Text for analysis.
——

In a two-layer system, a stratified weakly compressible ocean and a stratified compressible atmosphere, it is necessary to write down the boundary conditions at the interface. In a two-layer system, the pressure in both media is written in the form of the sum of hydrostatic pressure and perturbation pressure and in a 2D formulation (if we consider the movement independent of the horizontal coordinate $y$) it is written as follows:

$$P^{o,a}={\displaystyle {\int }_z^{\zeta }{\rho }^{o,a}\left(x,\xi ,t\right)gd\xi +{\tilde{P}}^{o,a}\left(x,z,t\right)}$$

(39)

Here and further, the superscripts “o” and “a” denote quantities related to the ocean (the lower denser liquid) and the atmosphere (the upper less dense liquid), respectively. The symbol $\zeta =\zeta \left(x,t\right)$denotes the function that determines the deviation of the interface between media from the equilibrium position $z=0$. The system of equations of motion, taking into account expressions (39) is written as follows:

$$z<\zeta :{\partial }_t{u}^o-{\nu }^o\Delta u^o+\frac{1}{{\rho }_{00}^o}\nabla P^o-{\rho }^{o}g=0$$

(40)

$${\partial }_t{\rho }^o+u^o\cdot \nabla {\rho }^o+{\rho }^o\mathrm{div}{u}^o=0$$

(41)

$${\rho }^o={\rho }_0^o\left(z\right)\left(1-{\alpha }_P^o\left(P^o-P_0^o\right)\right)$$

(42)

$$z>\zeta :{\partial }_t{u}^a-{\nu }^a\Delta u^a+\frac{1}{{\rho }_{00}^a}\nabla P^a-{\rho }^{a}g=0$$

(43)

$${\partial }_t{\rho }^a+u^a\cdot \nabla {\rho }^a+{\rho }^a\mathrm{div}{u}^a=0$$

(44)

$${\rho }^a={\rho }_0^a\left(z\right)\left(1-{\alpha }_P^a\left(P^a-P_0^a\right)\right)$$

(45)

The system of equations (40) – (45) is supplemented with boundary conditions at the interface: $z=\xi$

$$z=\zeta :{\partial }_t\zeta +u^o{\partial }_x\zeta =w^o$$

(46)

——

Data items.
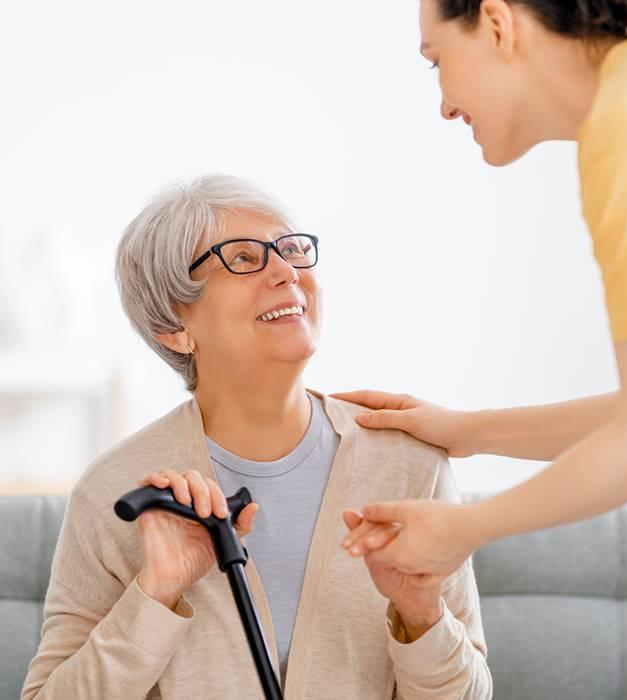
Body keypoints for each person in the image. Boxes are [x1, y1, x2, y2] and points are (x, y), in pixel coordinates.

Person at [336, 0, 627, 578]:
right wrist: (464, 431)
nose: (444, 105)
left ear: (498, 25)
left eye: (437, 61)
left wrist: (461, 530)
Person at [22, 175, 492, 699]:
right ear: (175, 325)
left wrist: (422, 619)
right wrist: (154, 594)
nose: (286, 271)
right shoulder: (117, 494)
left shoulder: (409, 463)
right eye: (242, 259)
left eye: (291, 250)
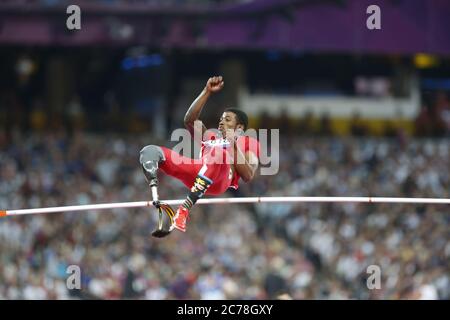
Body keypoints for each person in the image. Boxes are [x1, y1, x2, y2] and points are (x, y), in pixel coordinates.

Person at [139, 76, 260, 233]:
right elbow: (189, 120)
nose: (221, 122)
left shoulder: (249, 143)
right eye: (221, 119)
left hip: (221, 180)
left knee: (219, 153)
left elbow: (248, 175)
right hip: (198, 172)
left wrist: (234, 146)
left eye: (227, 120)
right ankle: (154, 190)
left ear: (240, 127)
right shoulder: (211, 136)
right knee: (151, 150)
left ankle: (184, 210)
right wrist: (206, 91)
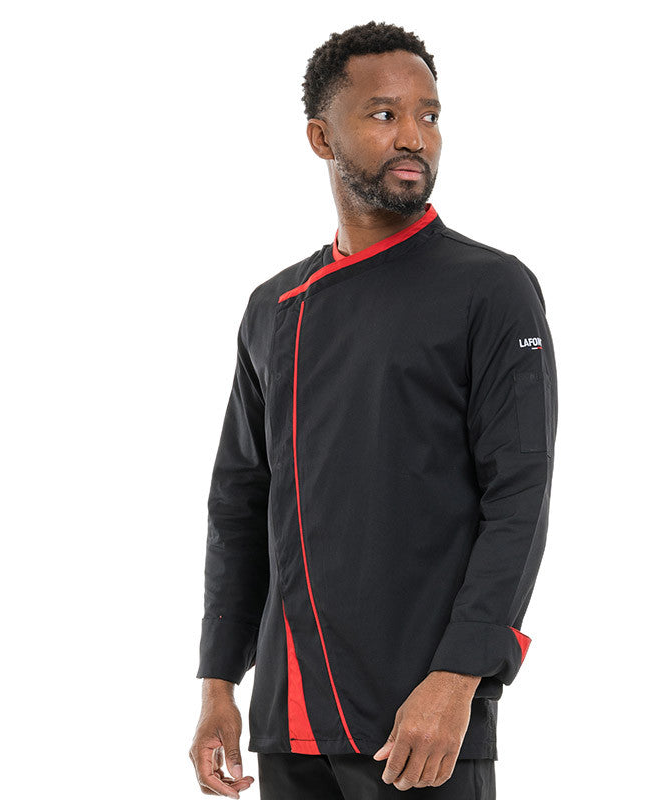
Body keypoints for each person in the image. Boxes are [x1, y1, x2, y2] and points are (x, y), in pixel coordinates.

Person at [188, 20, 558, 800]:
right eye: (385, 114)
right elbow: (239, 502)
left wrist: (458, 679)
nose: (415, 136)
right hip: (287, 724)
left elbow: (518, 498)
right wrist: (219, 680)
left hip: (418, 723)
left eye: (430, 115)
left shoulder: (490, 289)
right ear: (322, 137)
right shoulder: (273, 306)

——

Exercise directions.
Please state what the superscripts "o" and "a" denote in the two-layer system text above.

Result for this task.
They denote quantities related to the ocean (the lower, denser liquid) and the atmosphere (the upper, less dense liquid), respectively.